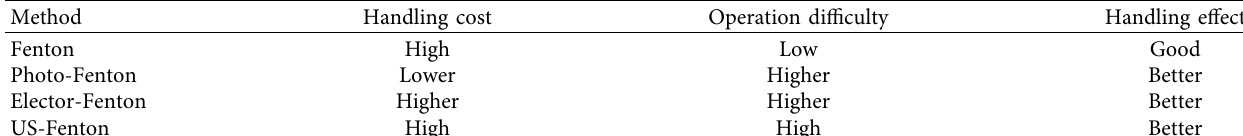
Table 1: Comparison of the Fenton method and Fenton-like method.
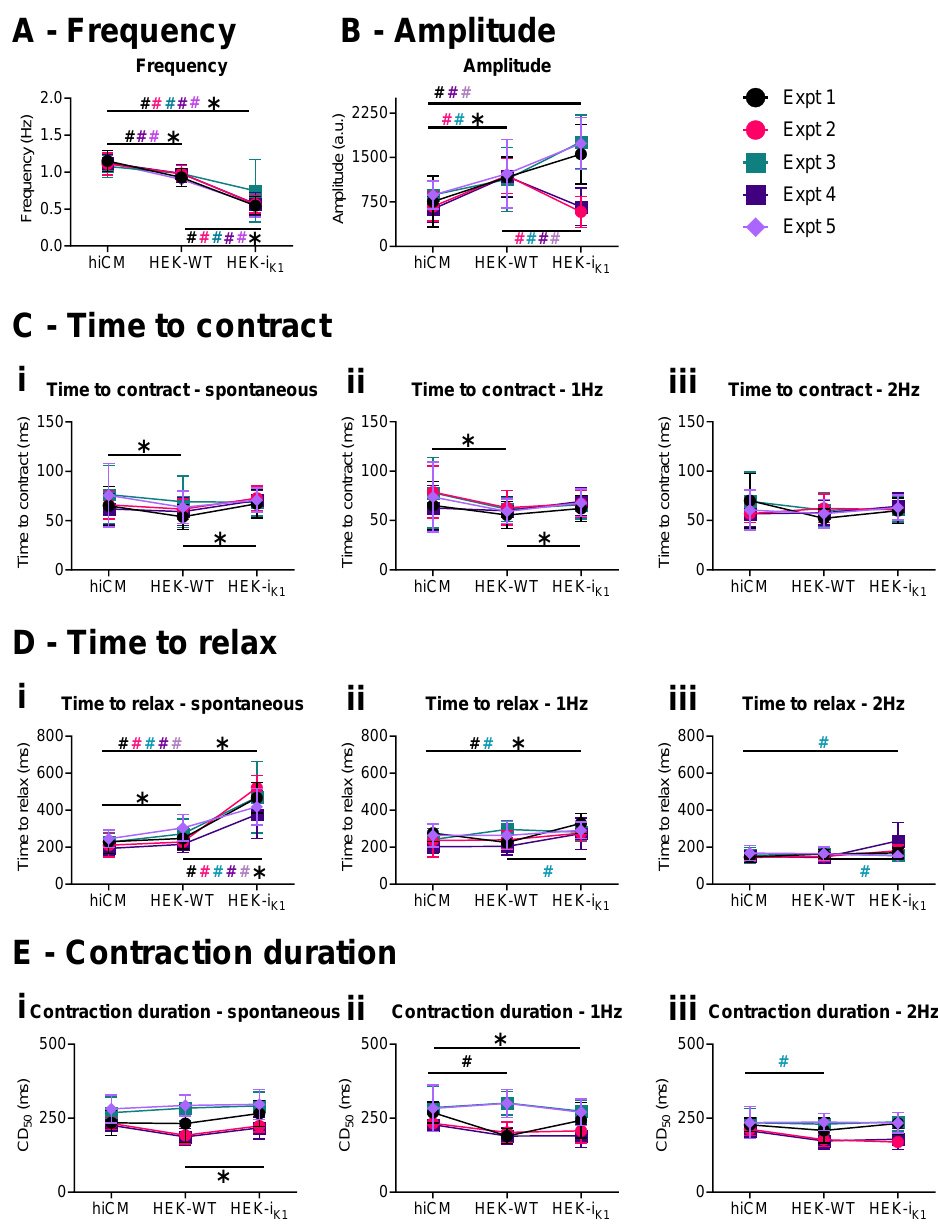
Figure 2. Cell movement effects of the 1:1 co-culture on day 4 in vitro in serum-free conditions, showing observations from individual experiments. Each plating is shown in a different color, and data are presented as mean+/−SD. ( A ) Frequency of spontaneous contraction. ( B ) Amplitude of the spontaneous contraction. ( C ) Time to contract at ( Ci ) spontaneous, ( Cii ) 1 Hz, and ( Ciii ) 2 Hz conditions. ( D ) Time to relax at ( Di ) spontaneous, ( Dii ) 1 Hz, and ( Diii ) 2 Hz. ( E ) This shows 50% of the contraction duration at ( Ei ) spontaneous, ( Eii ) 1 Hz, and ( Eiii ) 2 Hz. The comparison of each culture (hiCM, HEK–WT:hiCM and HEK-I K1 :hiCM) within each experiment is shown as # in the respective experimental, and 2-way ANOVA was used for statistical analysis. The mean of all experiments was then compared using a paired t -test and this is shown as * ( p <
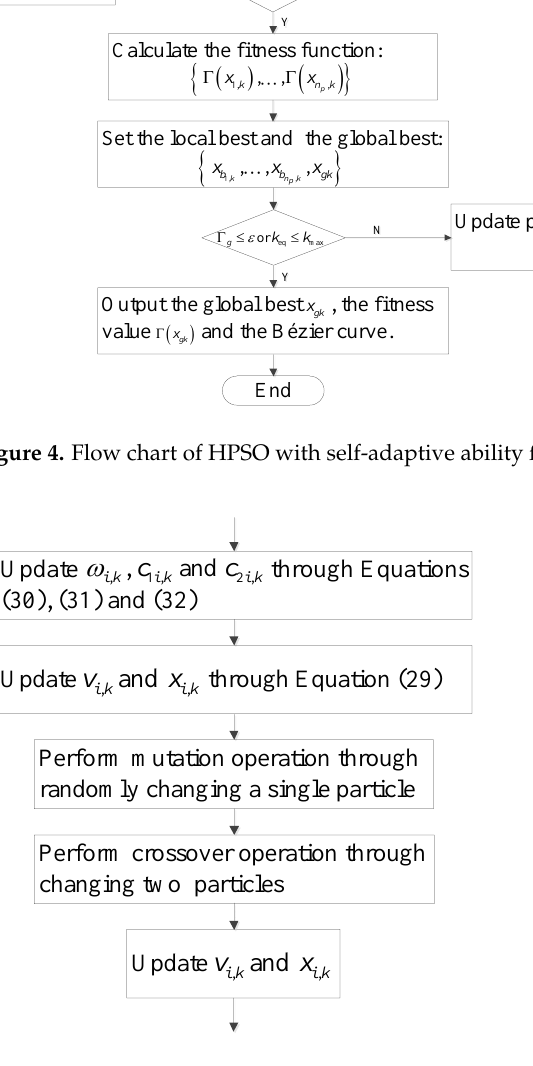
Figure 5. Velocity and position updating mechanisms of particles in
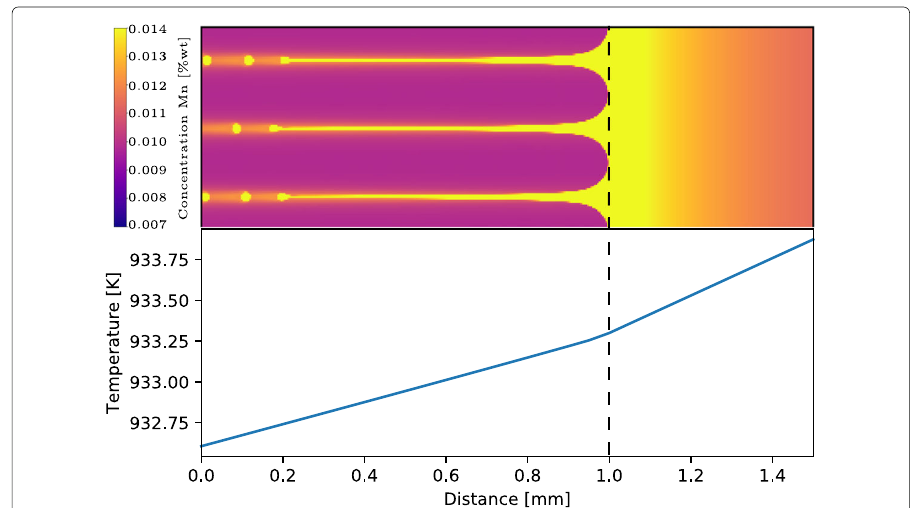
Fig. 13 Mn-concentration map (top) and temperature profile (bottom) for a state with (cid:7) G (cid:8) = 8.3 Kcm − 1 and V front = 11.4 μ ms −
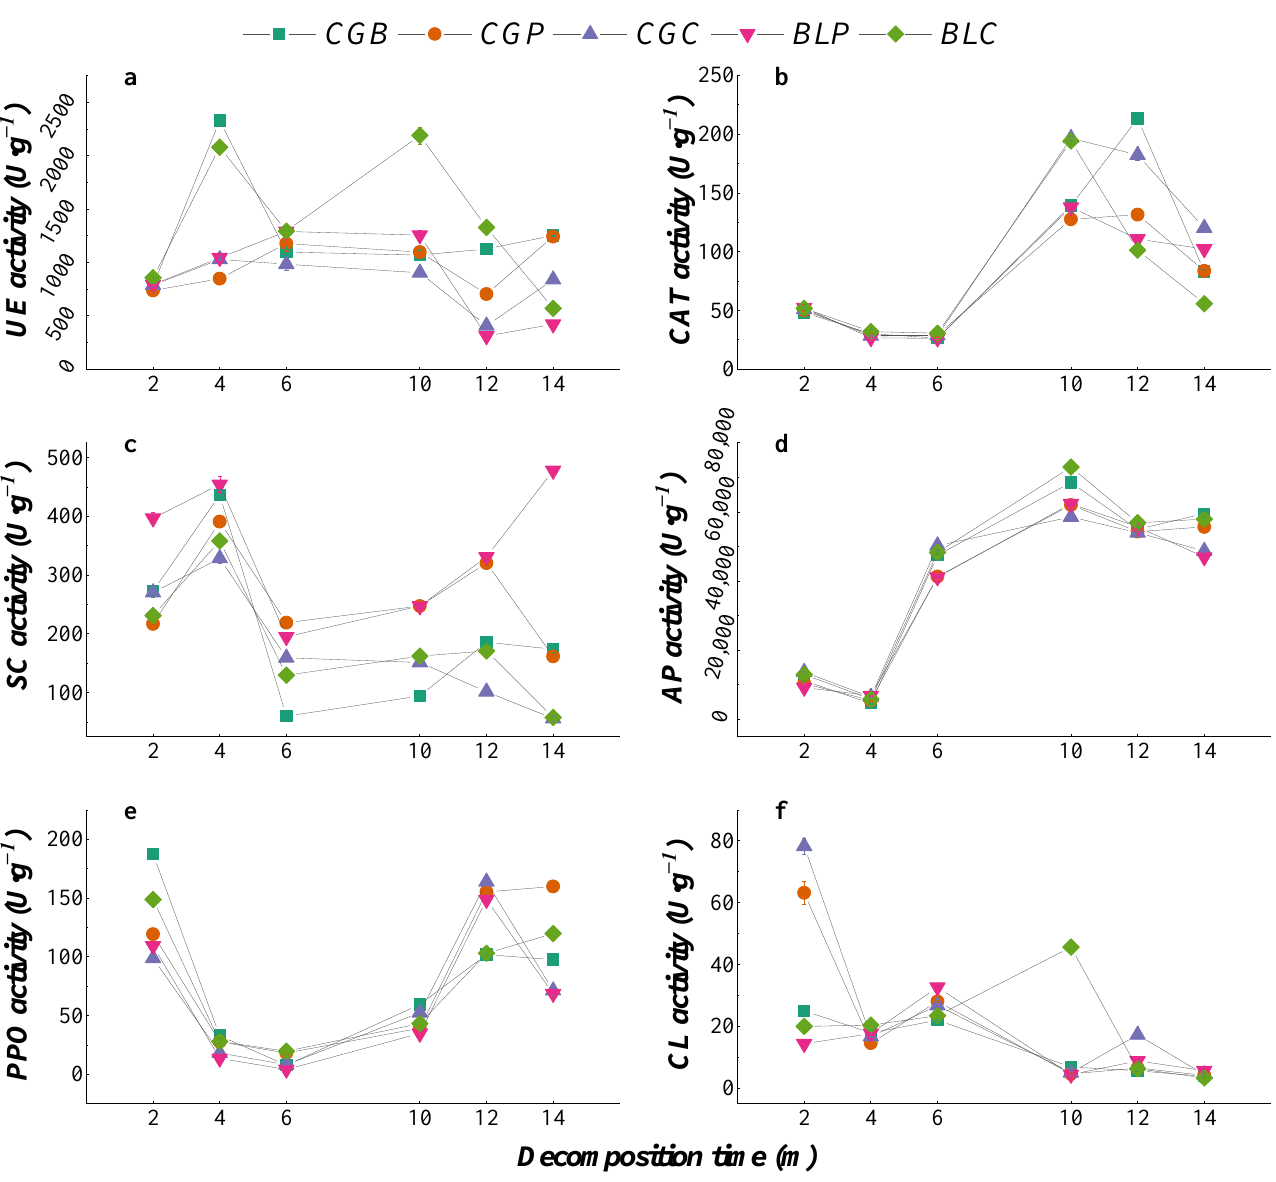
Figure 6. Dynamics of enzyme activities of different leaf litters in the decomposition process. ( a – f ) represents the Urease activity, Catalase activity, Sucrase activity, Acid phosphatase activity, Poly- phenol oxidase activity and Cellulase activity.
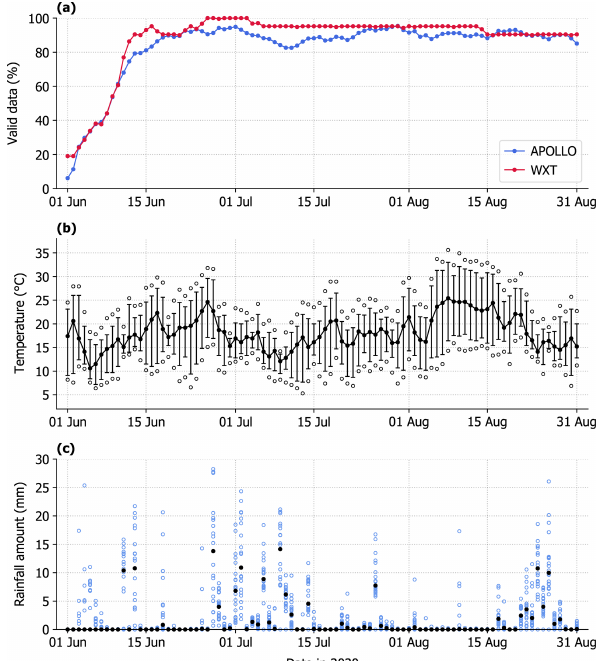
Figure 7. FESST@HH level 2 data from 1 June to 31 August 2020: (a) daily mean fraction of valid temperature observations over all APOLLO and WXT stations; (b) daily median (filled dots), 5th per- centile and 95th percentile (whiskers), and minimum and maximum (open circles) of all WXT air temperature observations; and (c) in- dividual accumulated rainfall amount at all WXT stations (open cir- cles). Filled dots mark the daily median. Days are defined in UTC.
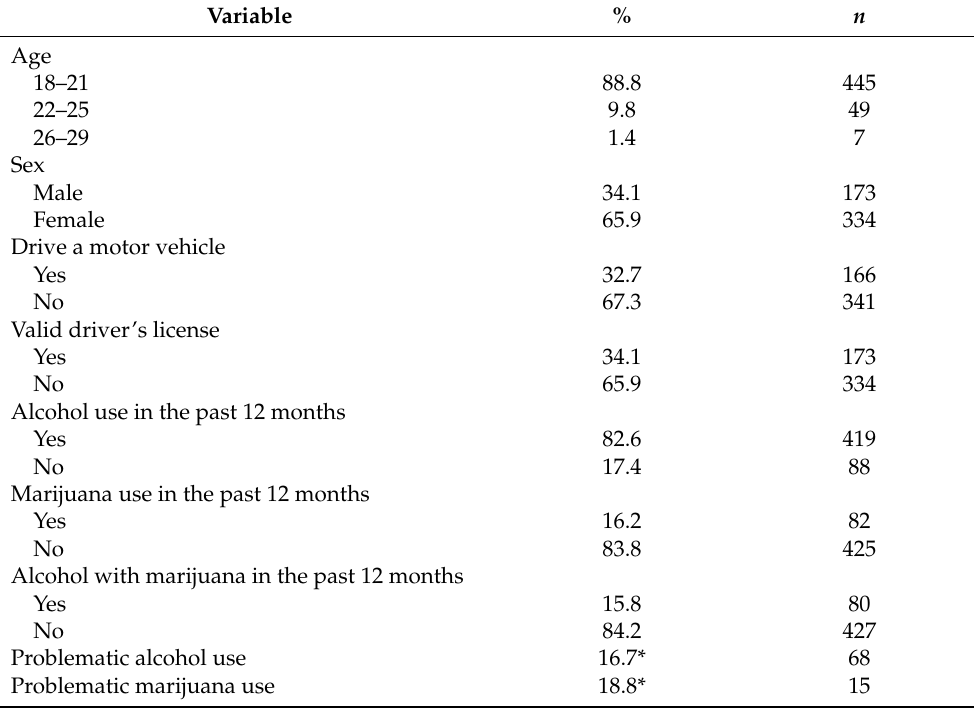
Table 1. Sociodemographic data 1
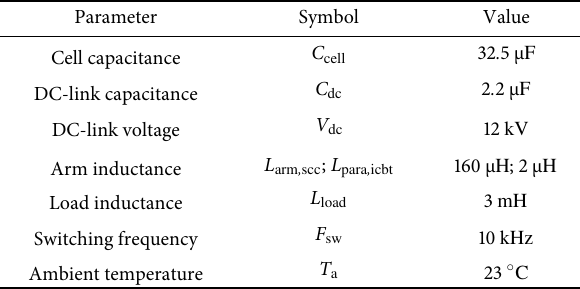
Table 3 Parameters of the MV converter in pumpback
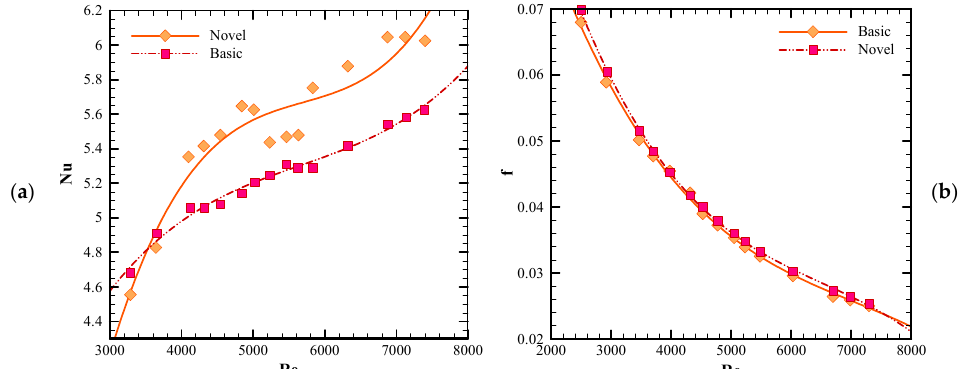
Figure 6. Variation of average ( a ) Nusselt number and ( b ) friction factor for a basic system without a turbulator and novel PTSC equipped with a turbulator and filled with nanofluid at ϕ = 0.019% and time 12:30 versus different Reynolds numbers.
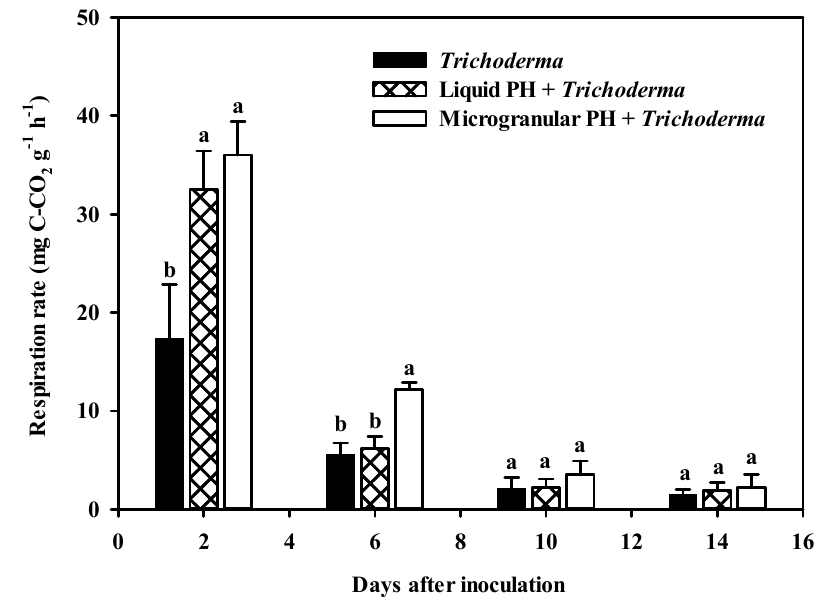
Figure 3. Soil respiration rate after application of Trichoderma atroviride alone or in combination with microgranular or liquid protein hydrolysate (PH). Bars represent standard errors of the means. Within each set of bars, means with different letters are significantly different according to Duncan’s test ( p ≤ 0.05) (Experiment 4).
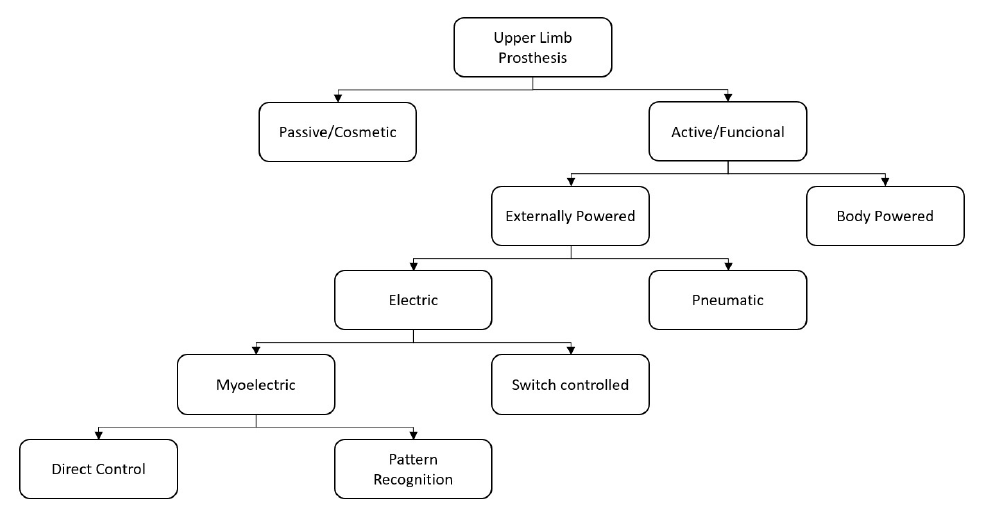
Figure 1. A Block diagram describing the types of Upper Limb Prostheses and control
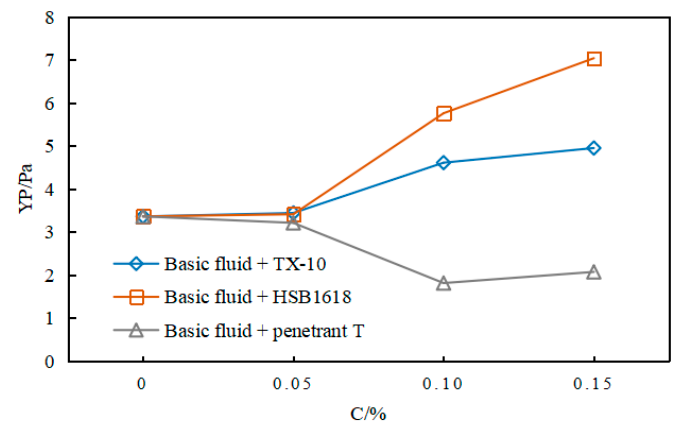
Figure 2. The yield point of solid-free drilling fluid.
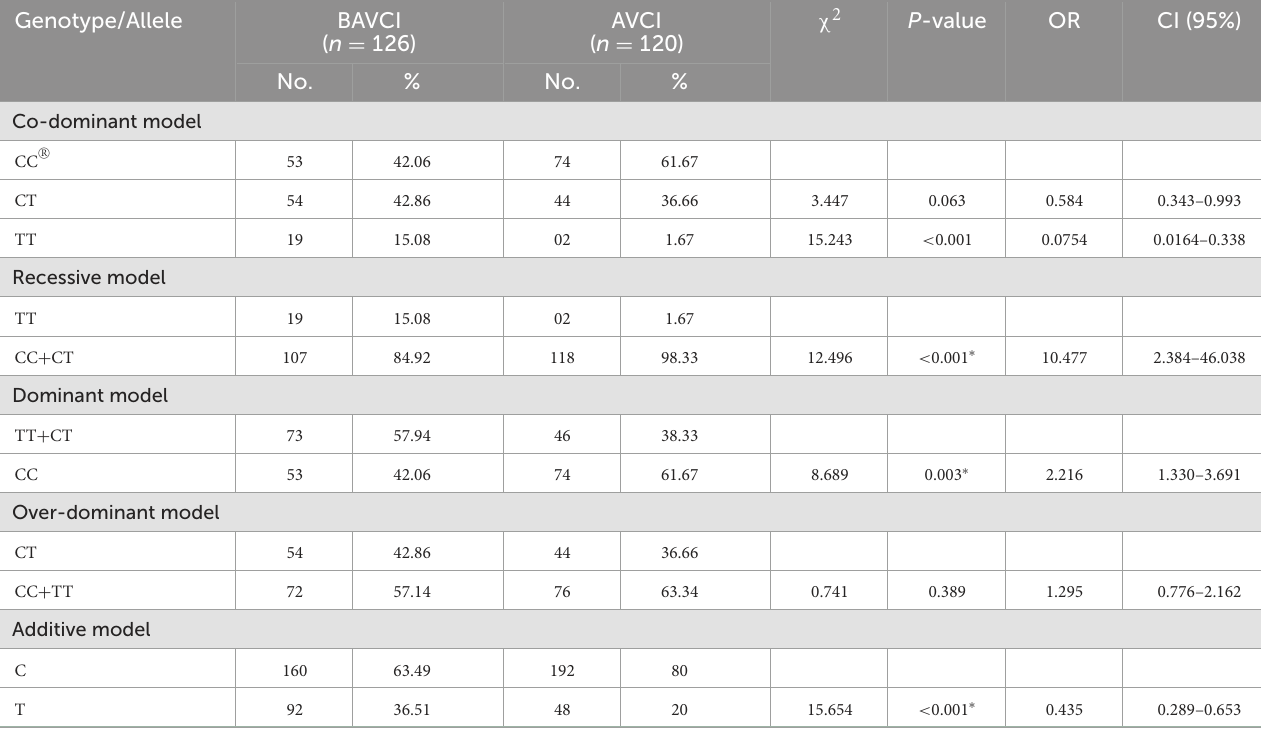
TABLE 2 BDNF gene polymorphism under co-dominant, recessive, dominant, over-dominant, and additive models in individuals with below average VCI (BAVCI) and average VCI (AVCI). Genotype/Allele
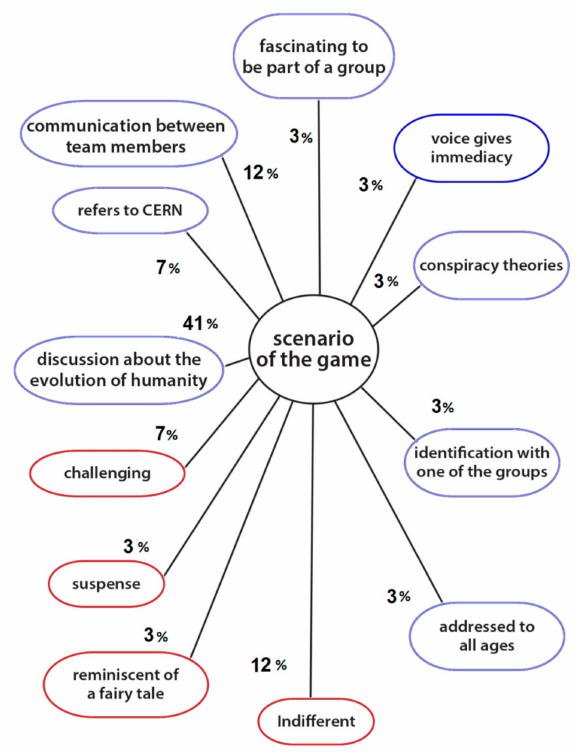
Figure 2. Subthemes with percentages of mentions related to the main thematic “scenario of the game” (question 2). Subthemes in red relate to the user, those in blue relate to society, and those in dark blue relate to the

---

Work out how many lines in the preceding data include the word "temperature". State only that number.

2